Crew No. 1 (Plane #40-2344, target Tokyo): 34th Bombardment Squadron, Lt. Col. James H. Doolittle, pilot; Lt. Richard E. Cole, copilot; Lt. Henry A. Potter, navigator; SSgt. Fred A. Braemer, bombardier; SSgt. Paul J. Leonard, flight engineer/gunner. (U.S. Air Force photo)

On April 18, 1942 sixteen B-25 bombers launched off the deck of the USS Hornet destined for Tokyo.  This “one way” mission later became known as the “Doolittle Raid” and was a huge morale boost to a nation still reeling from the Japanese surprise attack on Pearl Harbor.

80 men from all walks of life volunteered with only the knowledge that it would be a “dangerous secret mission”.  B-25B Mitchell Bombers were specially modified in order to extend the range necessary for the mission.

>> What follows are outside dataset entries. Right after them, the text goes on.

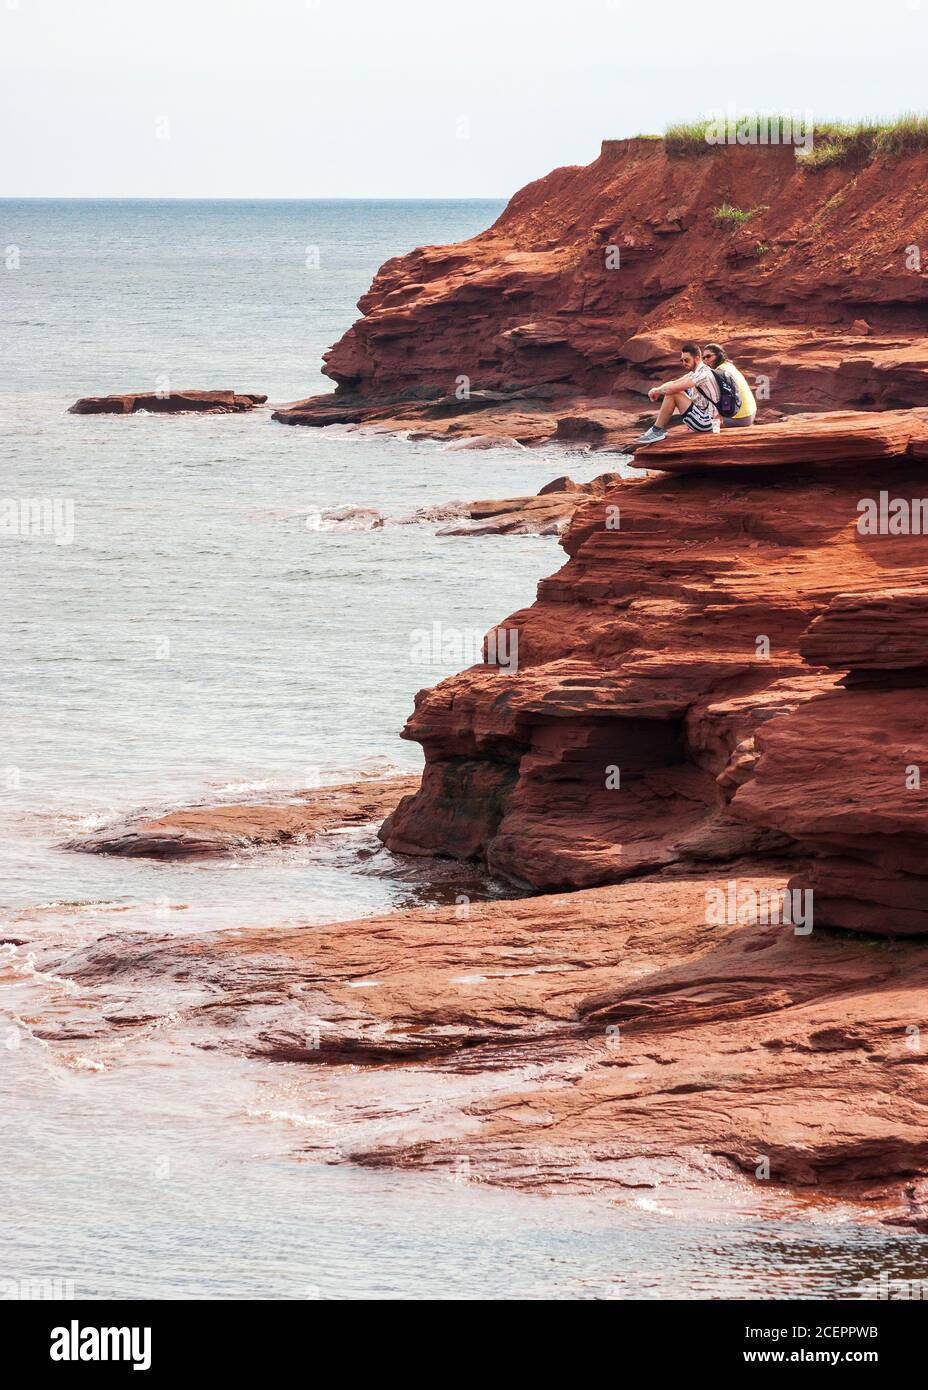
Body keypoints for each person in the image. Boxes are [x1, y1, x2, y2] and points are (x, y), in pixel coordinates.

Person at [636, 342, 720, 445]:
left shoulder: (703, 374)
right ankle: (656, 430)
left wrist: (658, 391)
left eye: (686, 360)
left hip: (708, 423)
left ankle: (657, 430)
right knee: (673, 391)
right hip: (704, 420)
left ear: (697, 358)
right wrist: (656, 389)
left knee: (674, 393)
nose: (684, 363)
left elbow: (673, 389)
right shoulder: (695, 373)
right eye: (682, 360)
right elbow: (674, 382)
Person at [703, 343, 756, 427]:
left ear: (718, 355)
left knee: (700, 423)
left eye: (708, 356)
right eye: (704, 358)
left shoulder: (720, 371)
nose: (706, 360)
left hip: (739, 418)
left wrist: (722, 416)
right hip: (750, 413)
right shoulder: (728, 365)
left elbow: (726, 395)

Some of these modifications included removal of the lower gun turret and replacing the rear guns with broom sticks painted black.

The original plan called for the bombers to land in China. However, an encounter with Japanese picket ships forced the crews to launch 170 nautical miles further from Japan that planned. It truly became a one way mission.

Lt. Colonel Richard Cole co-piloted the first bomber to take off – seated next to mission leader Lt. Colonel James Doolittle. In his interview he describes flying a bomber only 200 feet above stormy seas as if he were walking down to the corner grocery. His crew was forced to bail out over China. Cole spent his first night in the tree where his parachute deposited him. Of the original 80 crew members, 69 escaped capture or death.

Doolittle first considered the mission a failure and was certain he would face a courts martial upon his return to the US. Instead the Raiders were hailed as national heroes.

The silver goblets used in the now legendary Doolittle Raiders toast were donated by the citizens of Tucson.